Animals were monitored daily by the experienced veterinarian for specific signs of welfare and health disorders and weekly weighed and palpated for evaluation of tumors appearance. All the rats were decapitated in week 21 of the experiment and after exsanguination their hearts were excised, weighed (wet weight) and stored frozen in −80 °C for further analyses. The experiment design as well as data concerning the hearts’ mass was previously presented in detail in Figure 1 and in Table 2 [32] and they were not repeated in this manuscript to avoid self-plagiarism.

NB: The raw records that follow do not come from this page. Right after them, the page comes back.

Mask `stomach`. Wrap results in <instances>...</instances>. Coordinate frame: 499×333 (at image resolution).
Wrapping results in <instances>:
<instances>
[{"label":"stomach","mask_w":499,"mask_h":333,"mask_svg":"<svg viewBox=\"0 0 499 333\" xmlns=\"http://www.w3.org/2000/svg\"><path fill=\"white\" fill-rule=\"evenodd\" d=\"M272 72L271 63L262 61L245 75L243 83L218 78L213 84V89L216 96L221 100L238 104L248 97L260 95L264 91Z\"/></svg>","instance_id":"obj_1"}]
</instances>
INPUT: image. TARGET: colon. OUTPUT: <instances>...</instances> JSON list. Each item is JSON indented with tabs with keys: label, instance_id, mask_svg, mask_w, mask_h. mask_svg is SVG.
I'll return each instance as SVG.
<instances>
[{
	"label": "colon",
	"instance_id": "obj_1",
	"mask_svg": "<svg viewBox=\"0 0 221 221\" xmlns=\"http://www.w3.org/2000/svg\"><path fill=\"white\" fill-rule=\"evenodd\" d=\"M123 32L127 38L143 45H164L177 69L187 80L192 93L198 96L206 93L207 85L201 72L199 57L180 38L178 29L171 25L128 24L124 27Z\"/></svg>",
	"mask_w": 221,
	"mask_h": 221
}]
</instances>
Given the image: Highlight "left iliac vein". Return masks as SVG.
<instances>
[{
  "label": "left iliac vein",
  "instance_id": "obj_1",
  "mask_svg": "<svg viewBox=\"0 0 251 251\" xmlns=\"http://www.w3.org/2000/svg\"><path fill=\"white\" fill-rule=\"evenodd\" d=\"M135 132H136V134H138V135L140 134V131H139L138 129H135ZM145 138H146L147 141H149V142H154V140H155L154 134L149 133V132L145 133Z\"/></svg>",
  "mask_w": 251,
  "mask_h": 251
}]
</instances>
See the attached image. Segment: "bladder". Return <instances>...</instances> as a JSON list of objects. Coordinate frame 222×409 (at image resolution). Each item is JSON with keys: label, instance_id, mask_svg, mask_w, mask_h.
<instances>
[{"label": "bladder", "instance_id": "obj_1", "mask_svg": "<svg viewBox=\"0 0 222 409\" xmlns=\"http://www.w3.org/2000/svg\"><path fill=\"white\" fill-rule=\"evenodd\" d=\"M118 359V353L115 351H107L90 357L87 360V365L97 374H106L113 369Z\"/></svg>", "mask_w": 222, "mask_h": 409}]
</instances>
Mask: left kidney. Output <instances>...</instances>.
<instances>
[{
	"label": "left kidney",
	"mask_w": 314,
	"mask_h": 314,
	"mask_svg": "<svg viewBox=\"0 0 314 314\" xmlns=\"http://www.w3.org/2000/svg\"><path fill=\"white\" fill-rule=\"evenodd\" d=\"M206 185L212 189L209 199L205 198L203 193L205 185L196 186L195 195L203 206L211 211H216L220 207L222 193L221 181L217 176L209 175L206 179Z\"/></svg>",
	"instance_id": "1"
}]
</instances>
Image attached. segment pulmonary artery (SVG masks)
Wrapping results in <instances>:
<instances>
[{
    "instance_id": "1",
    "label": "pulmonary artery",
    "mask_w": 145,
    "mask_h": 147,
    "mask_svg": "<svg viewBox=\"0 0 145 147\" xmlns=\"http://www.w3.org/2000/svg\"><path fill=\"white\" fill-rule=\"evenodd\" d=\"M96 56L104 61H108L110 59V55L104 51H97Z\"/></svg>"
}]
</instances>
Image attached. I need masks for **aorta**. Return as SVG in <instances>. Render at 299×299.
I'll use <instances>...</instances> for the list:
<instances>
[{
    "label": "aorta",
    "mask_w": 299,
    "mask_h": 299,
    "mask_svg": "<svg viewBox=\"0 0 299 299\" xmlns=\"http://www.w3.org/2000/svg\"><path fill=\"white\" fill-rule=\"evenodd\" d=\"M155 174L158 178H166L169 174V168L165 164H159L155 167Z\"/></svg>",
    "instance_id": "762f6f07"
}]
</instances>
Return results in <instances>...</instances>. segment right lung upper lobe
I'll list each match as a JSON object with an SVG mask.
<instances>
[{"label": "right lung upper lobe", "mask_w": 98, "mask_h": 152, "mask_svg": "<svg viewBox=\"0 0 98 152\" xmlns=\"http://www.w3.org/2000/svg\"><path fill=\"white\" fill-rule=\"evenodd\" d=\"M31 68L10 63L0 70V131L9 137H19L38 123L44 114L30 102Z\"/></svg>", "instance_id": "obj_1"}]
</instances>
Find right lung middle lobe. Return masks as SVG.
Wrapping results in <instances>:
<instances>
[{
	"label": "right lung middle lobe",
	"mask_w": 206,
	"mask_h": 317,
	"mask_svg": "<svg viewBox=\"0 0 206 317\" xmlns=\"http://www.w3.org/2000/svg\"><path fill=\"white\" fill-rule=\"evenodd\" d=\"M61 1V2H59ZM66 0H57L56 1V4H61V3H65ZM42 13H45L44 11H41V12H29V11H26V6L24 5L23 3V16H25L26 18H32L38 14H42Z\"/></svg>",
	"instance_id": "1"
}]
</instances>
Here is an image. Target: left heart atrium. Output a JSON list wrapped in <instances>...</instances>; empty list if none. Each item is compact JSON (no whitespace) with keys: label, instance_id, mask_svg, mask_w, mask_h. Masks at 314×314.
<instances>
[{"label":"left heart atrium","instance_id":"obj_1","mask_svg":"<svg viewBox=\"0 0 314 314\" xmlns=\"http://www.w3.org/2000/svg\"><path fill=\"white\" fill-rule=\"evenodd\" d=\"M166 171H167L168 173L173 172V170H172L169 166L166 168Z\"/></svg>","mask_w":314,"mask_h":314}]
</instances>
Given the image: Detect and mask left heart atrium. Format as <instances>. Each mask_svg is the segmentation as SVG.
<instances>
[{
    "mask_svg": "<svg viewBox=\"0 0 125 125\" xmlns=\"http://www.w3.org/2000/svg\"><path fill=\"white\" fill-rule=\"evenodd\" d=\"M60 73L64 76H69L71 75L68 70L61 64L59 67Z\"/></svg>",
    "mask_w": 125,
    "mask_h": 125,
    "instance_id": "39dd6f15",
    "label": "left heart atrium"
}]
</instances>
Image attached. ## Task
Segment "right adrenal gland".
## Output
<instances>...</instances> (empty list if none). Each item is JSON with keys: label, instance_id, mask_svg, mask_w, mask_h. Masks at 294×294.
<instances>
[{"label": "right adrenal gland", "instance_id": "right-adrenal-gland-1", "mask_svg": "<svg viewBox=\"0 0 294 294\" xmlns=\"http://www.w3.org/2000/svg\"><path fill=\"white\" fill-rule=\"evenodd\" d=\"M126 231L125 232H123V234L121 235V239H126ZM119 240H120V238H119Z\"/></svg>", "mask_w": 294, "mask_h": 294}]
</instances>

4.3. ICP-MS Elements Determination

The content of elements in hearts as well as in fodder and dietary supplements were determined according to Jagielska et al. [47]. Samples were dried for 24 h in 37 °C in the drying oven SLN 240 (Pol-Eko, Wodzislaw Slaski, Poland), then weighed (100 mg–300 mg) and subjected to mineral digestion in the 69% aqueous solution of nitric acid (analytical grade, Merck, Darmstadt, Germany) (1:2, v/v) in glass tubes of a microwave ultraWave closed system with single reaction chamber technology (Milestone, Milan, Italy) for 15 min up to 200 °C and 10 min in 200 °C. After cooling down to the ambient temperature, digests were diluted in deionized water. For isotope-specific detection of selected elements (11B, 23Na, 24Mg, 27Al, 39K, 42Ca, 57Fe, 53Cr, 55Mn, 59Co, 60Ni, 63Cu, 66Zn, 82Se, 88Sr, 111Cd, 138Ba, 205Tl, 208Pb), a quadrupole mass spectrometer with inductively coupled plasma ionization, ICP-MS (Nexion 300D, Perkin Elmer Sciex, Waltham, Massachusetts, USA), equipped in quartz cyclonic spray chamber, Meinhard nebulizer and platinum skimmer cones, was used. The working conditions of the spectrometer were as follows: radio frequency plasma power −1350 W and the constant nebulizer gas (Ar) flow −0.9 dm3/min. Transient signals of the selected isotopes were monitored (1 reading/5 sweeps/3 replicates) with a dwell time of 100 ms/isotope. Quantitation was achieved by 5-point external calibration (concentration range: 1 μg/dm3–100 μg/dm3). The limits of detection (LOD) and limit of quantitation (LOQ) were calculated for each element according to the IUPAC recommendation [48] together with the recoveries presented in the Table 7. Recoveries were calculated as a ratio of received to certified values and presented as percentages. Samples and standards (ICP multi-element standard Merck VIII (Merck, Darmstadt, Germany), SRM 1577c Bovine Liver (NIST, USA)) were diluted with deionized water obtained by the Milli-Q system (Merck, Millipore, Darmstadt, Germany).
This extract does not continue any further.